Aim of the exercise
Copy only what lies from the line containing "nose: (229, 368)" through the line containing "right hip: (950, 449)" in the entries below, keeping both end lines exact and dropping every picture.

[Source records]
+ + + +
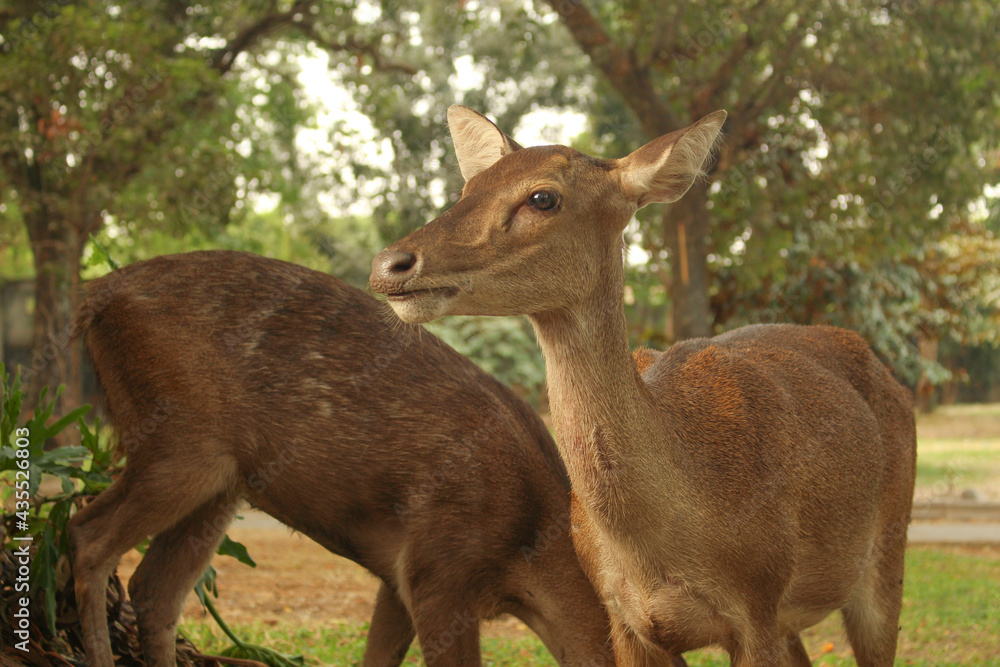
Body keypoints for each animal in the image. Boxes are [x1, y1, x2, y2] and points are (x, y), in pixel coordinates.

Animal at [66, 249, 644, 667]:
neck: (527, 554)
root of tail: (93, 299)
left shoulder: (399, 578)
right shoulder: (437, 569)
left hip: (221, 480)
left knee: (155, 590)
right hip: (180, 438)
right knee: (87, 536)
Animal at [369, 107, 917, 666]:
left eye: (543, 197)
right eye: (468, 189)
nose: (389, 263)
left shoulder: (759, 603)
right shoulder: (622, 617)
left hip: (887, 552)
+ + + +
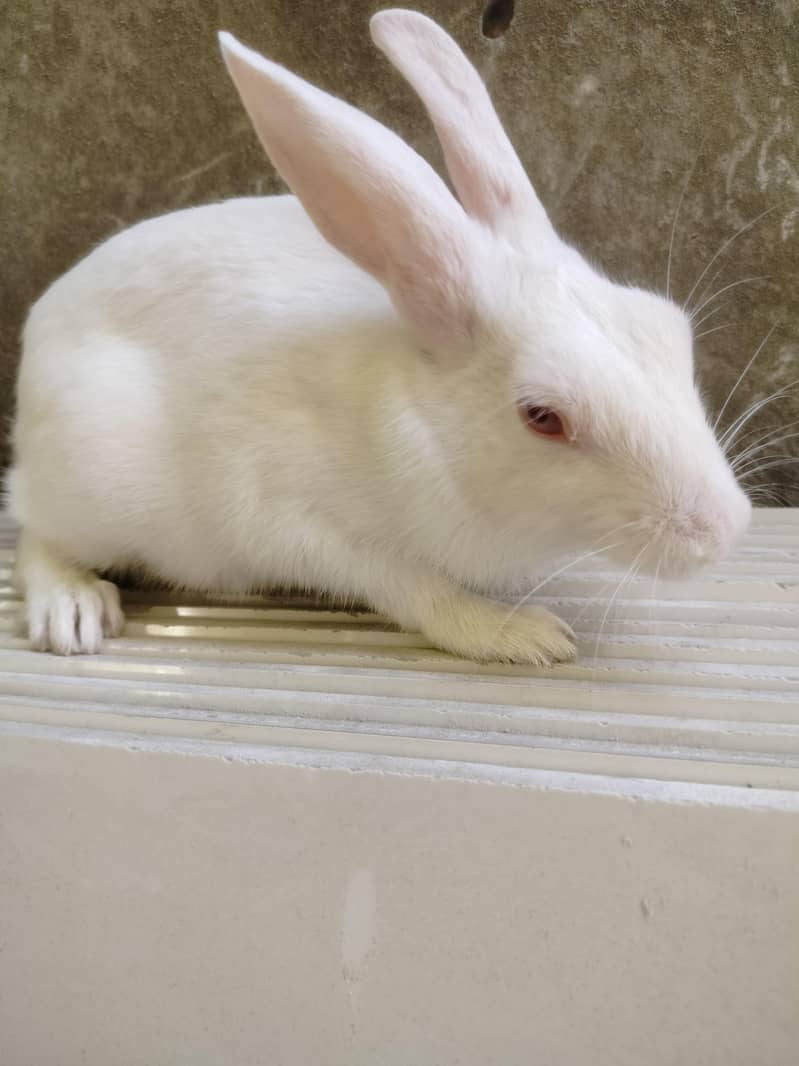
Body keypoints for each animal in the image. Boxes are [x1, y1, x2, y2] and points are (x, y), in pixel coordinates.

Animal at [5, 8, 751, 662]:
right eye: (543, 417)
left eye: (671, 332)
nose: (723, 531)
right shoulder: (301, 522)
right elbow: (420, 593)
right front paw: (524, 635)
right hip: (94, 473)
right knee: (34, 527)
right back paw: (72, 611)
+ + + +
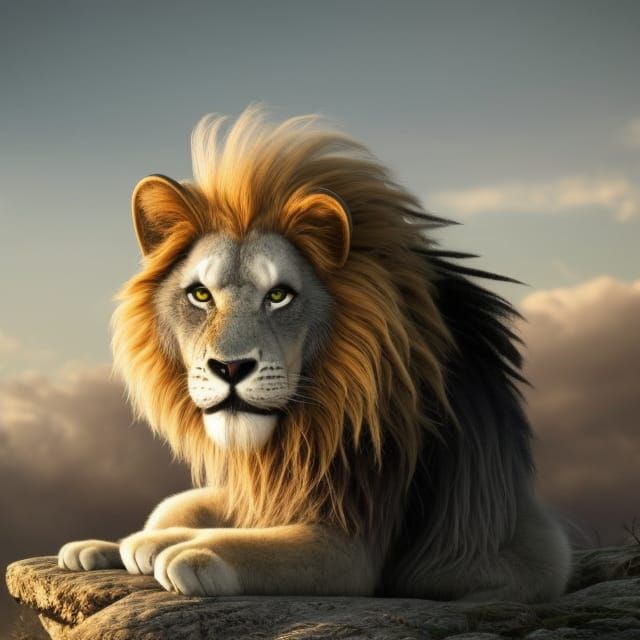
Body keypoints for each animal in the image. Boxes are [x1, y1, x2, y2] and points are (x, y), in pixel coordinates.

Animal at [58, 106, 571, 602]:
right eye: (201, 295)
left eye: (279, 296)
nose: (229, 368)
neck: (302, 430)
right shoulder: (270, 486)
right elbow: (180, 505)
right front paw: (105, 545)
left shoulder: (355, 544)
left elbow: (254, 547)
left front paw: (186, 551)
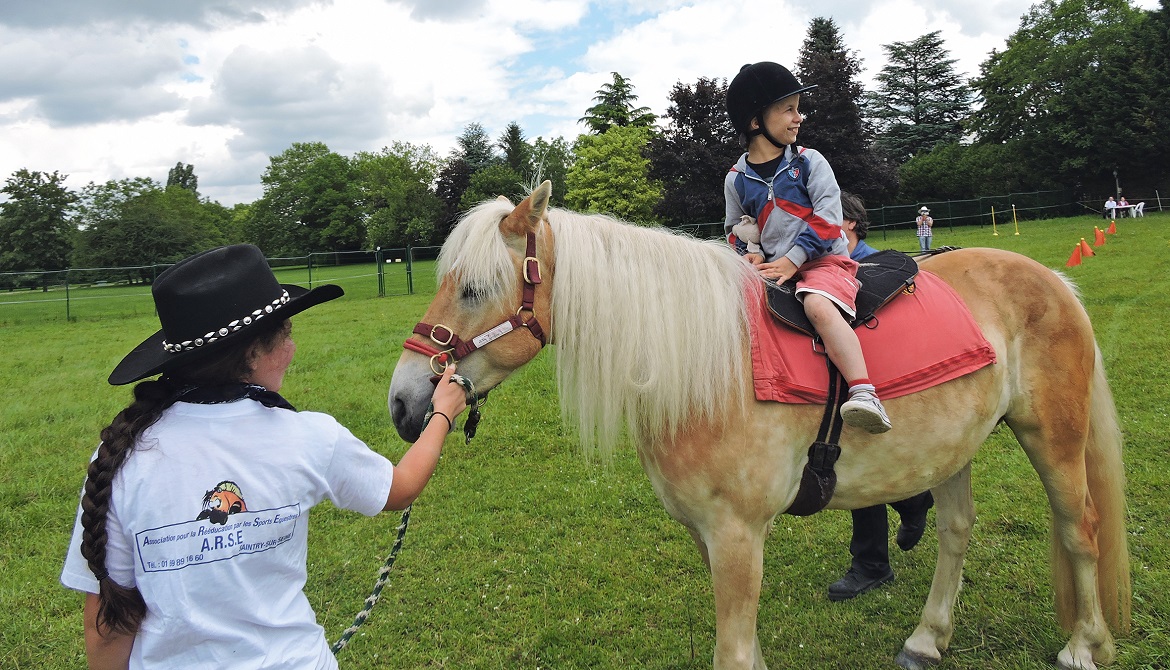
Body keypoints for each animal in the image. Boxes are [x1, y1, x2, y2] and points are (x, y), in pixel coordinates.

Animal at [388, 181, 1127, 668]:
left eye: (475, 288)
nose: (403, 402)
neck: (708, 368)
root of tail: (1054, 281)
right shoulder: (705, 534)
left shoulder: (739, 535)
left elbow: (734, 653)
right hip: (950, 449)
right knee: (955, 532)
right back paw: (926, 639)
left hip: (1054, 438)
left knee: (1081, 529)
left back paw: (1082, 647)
+ + + +
Result
nose: (229, 368)
neck: (302, 430)
right shoulder: (270, 486)
right elbow: (180, 505)
right front paw: (105, 545)
left shoulder: (355, 544)
left elbow: (254, 547)
left front paw: (186, 551)
Body keypoints for each animal in the image. Boxes are [x1, y1, x2, y2] and points are (x, y), in pixel coordinates.

Animal at [388, 181, 1127, 668]:
left eye: (475, 288)
nose: (403, 402)
neck: (708, 368)
root of tail: (1054, 281)
right shoulder: (705, 534)
left shoulder: (739, 535)
left elbow: (734, 653)
right hip: (950, 449)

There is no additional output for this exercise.